**ASSIGNED TASK**
Each entry below is to be written out exactly, and the pictures are to be left out.

**DATA RECORDS**
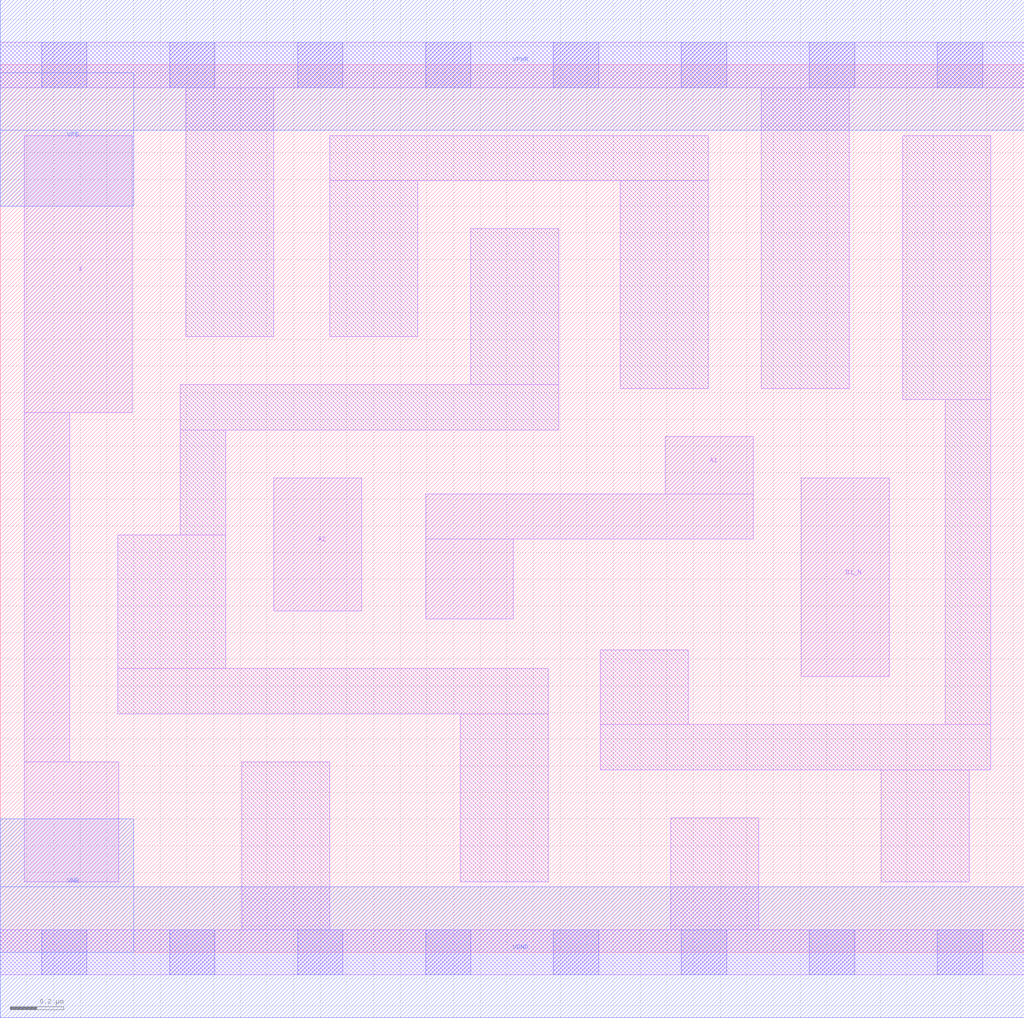
<source format=lef>
# Copyright 2020 The SkyWater PDK Authors
#
# Licensed under the Apache License, Version 2.0 (the "License");
# you may not use this file except in compliance with the License.
# You may obtain a copy of the License at
#
#     https://www.apache.org/licenses/LICENSE-2.0
#
# Unless required by applicable law or agreed to in writing, software
# distributed under the License is distributed on an "AS IS" BASIS,
# WITHOUT WARRANTIES OR CONDITIONS OF ANY KIND, either express or implied.
# See the License for the specific language governing permissions and
# limitations under the License.
#
# SPDX-License-Identifier: Apache-2.0

VERSION 5.5 ;
NAMESCASESENSITIVE ON ;
BUSBITCHARS "[]" ;
DIVIDERCHAR "/" ;
MACRO sky130_fd_sc_lp__a21bo_lp
  CLASS CORE ;
  SOURCE USER ;
  ORIGIN  0.000000  0.000000 ;
  SIZE  3.840000 BY  3.330000 ;
  SYMMETRY X Y R90 ;
  SITE unit ;
  PIN A1
    ANTENNAGATEAREA  0.313000 ;
    DIRECTION INPUT ;
    USE SIGNAL ;
    PORT
      LAYER li1 ;
        RECT 1.595000 1.250000 1.925000 1.550000 ;
        RECT 1.595000 1.550000 2.825000 1.720000 ;
        RECT 2.495000 1.720000 2.825000 1.935000 ;
    END
  END A1
  PIN A2
    ANTENNAGATEAREA  0.313000 ;
    DIRECTION INPUT ;
    USE SIGNAL ;
    PORT
      LAYER li1 ;
        RECT 1.025000 1.280000 1.355000 1.780000 ;
    END
  END A2
  PIN B1_N
    ANTENNAGATEAREA  0.376000 ;
    DIRECTION INPUT ;
    USE SIGNAL ;
    PORT
      LAYER li1 ;
        RECT 3.005000 1.035000 3.335000 1.780000 ;
    END
  END B1_N
  PIN X
    ANTENNADIFFAREA  0.404700 ;
    DIRECTION OUTPUT ;
    USE SIGNAL ;
    PORT
      LAYER li1 ;
        RECT 0.090000 0.265000 0.445000 0.715000 ;
        RECT 0.090000 0.715000 0.260000 2.025000 ;
        RECT 0.090000 2.025000 0.495000 3.065000 ;
    END
  END X
  PIN VGND
    DIRECTION INOUT ;
    USE GROUND ;
    PORT
      LAYER met1 ;
        RECT 0.000000 -0.245000 3.840000 0.245000 ;
    END
  END VGND
  PIN VNB
    DIRECTION INOUT ;
    USE GROUND ;
    PORT
      LAYER met1 ;
        RECT 0.000000 0.000000 0.500000 0.500000 ;
    END
  END VNB
  PIN VPB
    DIRECTION INOUT ;
    USE POWER ;
    PORT
      LAYER met1 ;
        RECT 0.000000 2.800000 0.500000 3.300000 ;
    END
  END VPB
  PIN VPWR
    DIRECTION INOUT ;
    USE POWER ;
    PORT
      LAYER met1 ;
        RECT 0.000000 3.085000 3.840000 3.575000 ;
    END
  END VPWR
  OBS
    LAYER li1 ;
      RECT 0.000000 -0.085000 3.840000 0.085000 ;
      RECT 0.000000  3.245000 3.840000 3.415000 ;
      RECT 0.440000  0.895000 2.055000 1.065000 ;
      RECT 0.440000  1.065000 0.845000 1.565000 ;
      RECT 0.675000  1.565000 0.845000 1.960000 ;
      RECT 0.675000  1.960000 2.095000 2.130000 ;
      RECT 0.695000  2.310000 1.025000 3.245000 ;
      RECT 0.905000  0.085000 1.235000 0.715000 ;
      RECT 1.235000  2.310000 1.565000 2.895000 ;
      RECT 1.235000  2.895000 2.655000 3.065000 ;
      RECT 1.725000  0.265000 2.055000 0.895000 ;
      RECT 1.765000  2.130000 2.095000 2.715000 ;
      RECT 2.250000  0.685000 3.715000 0.855000 ;
      RECT 2.250000  0.855000 2.580000 1.135000 ;
      RECT 2.325000  2.115000 2.655000 2.895000 ;
      RECT 2.515000  0.085000 2.845000 0.505000 ;
      RECT 2.855000  2.115000 3.185000 3.245000 ;
      RECT 3.305000  0.265000 3.635000 0.685000 ;
      RECT 3.385000  2.075000 3.715000 3.065000 ;
      RECT 3.545000  0.855000 3.715000 2.075000 ;
    LAYER mcon ;
      RECT 0.155000 -0.085000 0.325000 0.085000 ;
      RECT 0.155000  3.245000 0.325000 3.415000 ;
      RECT 0.635000 -0.085000 0.805000 0.085000 ;
      RECT 0.635000  3.245000 0.805000 3.415000 ;
      RECT 1.115000 -0.085000 1.285000 0.085000 ;
      RECT 1.115000  3.245000 1.285000 3.415000 ;
      RECT 1.595000 -0.085000 1.765000 0.085000 ;
      RECT 1.595000  3.245000 1.765000 3.415000 ;
      RECT 2.075000 -0.085000 2.245000 0.085000 ;
      RECT 2.075000  3.245000 2.245000 3.415000 ;
      RECT 2.555000 -0.085000 2.725000 0.085000 ;
      RECT 2.555000  3.245000 2.725000 3.415000 ;
      RECT 3.035000 -0.085000 3.205000 0.085000 ;
      RECT 3.035000  3.245000 3.205000 3.415000 ;
      RECT 3.515000 -0.085000 3.685000 0.085000 ;
      RECT 3.515000  3.245000 3.685000 3.415000 ;
  END
END sky130_fd_sc_lp__a21bo_lp

</source>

**EXPECTED ANSWER**
<source format=lef>
# Copyright 2020 The SkyWater PDK Authors
#
# Licensed under the Apache License, Version 2.0 (the "License");
# you may not use this file except in compliance with the License.
# You may obtain a copy of the License at
#
#     https://www.apache.org/licenses/LICENSE-2.0
#
# Unless required by applicable law or agreed to in writing, software
# distributed under the License is distributed on an "AS IS" BASIS,
# WITHOUT WARRANTIES OR CONDITIONS OF ANY KIND, either express or implied.
# See the License for the specific language governing permissions and
# limitations under the License.
#
# SPDX-License-Identifier: Apache-2.0

VERSION 5.5 ;
NAMESCASESENSITIVE ON ;
BUSBITCHARS "[]" ;
DIVIDERCHAR "/" ;
MACRO sky130_fd_sc_lp__a21bo_lp
  CLASS CORE ;
  SOURCE USER ;
  ORIGIN  0.000000  0.000000 ;
  SIZE  3.840000 BY  3.330000 ;
  SYMMETRY X Y R90 ;
  SITE unit ;
  PIN A1
    ANTENNAGATEAREA  0.313000 ;
    DIRECTION INPUT ;
    USE SIGNAL ;
    PORT
      LAYER li1 ;
        RECT 1.595000 1.250000 1.925000 1.550000 ;
        RECT 1.595000 1.550000 2.825000 1.720000 ;
        RECT 2.495000 1.720000 2.825000 1.935000 ;
    END
  END A1
  PIN A2
    ANTENNAGATEAREA  0.313000 ;
    DIRECTION INPUT ;
    USE SIGNAL ;
    PORT
      LAYER li1 ;
        RECT 1.025000 1.280000 1.355000 1.780000 ;
    END
  END A2
  PIN B1_N
    ANTENNAGATEAREA  0.376000 ;
    DIRECTION INPUT ;
    USE SIGNAL ;
    PORT
      LAYER li1 ;
        RECT 3.005000 1.035000 3.335000 1.780000 ;
    END
  END B1_N
  PIN X
    ANTENNADIFFAREA  0.404700 ;
    DIRECTION OUTPUT ;
    USE SIGNAL ;
    PORT
      LAYER li1 ;
        RECT 0.090000 0.265000 0.445000 0.715000 ;
        RECT 0.090000 0.715000 0.260000 2.025000 ;
        RECT 0.090000 2.025000 0.495000 3.065000 ;
    END
  END X
  PIN VGND
    DIRECTION INOUT ;
    USE GROUND ;
    PORT
      LAYER met1 ;
        RECT 0.000000 -0.245000 3.840000 0.245000 ;
    END
  END VGND
  PIN VNB
    DIRECTION INOUT ;
    USE GROUND ;
    PORT
      LAYER met1 ;
        RECT 0.000000 0.000000 0.500000 0.500000 ;
    END
  END VNB
  PIN VPB
    DIRECTION INOUT ;
    USE POWER ;
    PORT
      LAYER met1 ;
        RECT 0.000000 2.800000 0.500000 3.300000 ;
    END
  END VPB
  PIN VPWR
    DIRECTION INOUT ;
    USE POWER ;
    PORT
      LAYER met1 ;
        RECT 0.000000 3.085000 3.840000 3.575000 ;
    END
  END VPWR
  OBS
    LAYER li1 ;
      RECT 0.000000 -0.085000 3.840000 0.085000 ;
      RECT 0.000000  3.245000 3.840000 3.415000 ;
      RECT 0.440000  0.895000 2.055000 1.065000 ;
      RECT 0.440000  1.065000 0.845000 1.565000 ;
      RECT 0.675000  1.565000 0.845000 1.960000 ;
      RECT 0.675000  1.960000 2.095000 2.130000 ;
      RECT 0.695000  2.310000 1.025000 3.245000 ;
      RECT 0.905000  0.085000 1.235000 0.715000 ;
      RECT 1.235000  2.310000 1.565000 2.895000 ;
      RECT 1.235000  2.895000 2.655000 3.065000 ;
      RECT 1.725000  0.265000 2.055000 0.895000 ;
      RECT 1.765000  2.130000 2.095000 2.715000 ;
      RECT 2.250000  0.685000 3.715000 0.855000 ;
      RECT 2.250000  0.855000 2.580000 1.135000 ;
      RECT 2.325000  2.115000 2.655000 2.895000 ;
      RECT 2.515000  0.085000 2.845000 0.505000 ;
      RECT 2.855000  2.115000 3.185000 3.245000 ;
      RECT 3.305000  0.265000 3.635000 0.685000 ;
      RECT 3.385000  2.075000 3.715000 3.065000 ;
      RECT 3.545000  0.855000 3.715000 2.075000 ;
    LAYER mcon ;
      RECT 0.155000 -0.085000 0.325000 0.085000 ;
      RECT 0.155000  3.245000 0.325000 3.415000 ;
      RECT 0.635000 -0.085000 0.805000 0.085000 ;
      RECT 0.635000  3.245000 0.805000 3.415000 ;
      RECT 1.115000 -0.085000 1.285000 0.085000 ;
      RECT 1.115000  3.245000 1.285000 3.415000 ;
      RECT 1.595000 -0.085000 1.765000 0.085000 ;
      RECT 1.595000  3.245000 1.765000 3.415000 ;
      RECT 2.075000 -0.085000 2.245000 0.085000 ;
      RECT 2.075000  3.245000 2.245000 3.415000 ;
      RECT 2.555000 -0.085000 2.725000 0.085000 ;
      RECT 2.555000  3.245000 2.725000 3.415000 ;
      RECT 3.035000 -0.085000 3.205000 0.085000 ;
      RECT 3.035000  3.245000 3.205000 3.415000 ;
      RECT 3.515000 -0.085000 3.685000 0.085000 ;
      RECT 3.515000  3.245000 3.685000 3.415000 ;
  END
END sky130_fd_sc_lp__a21bo_lp

</source>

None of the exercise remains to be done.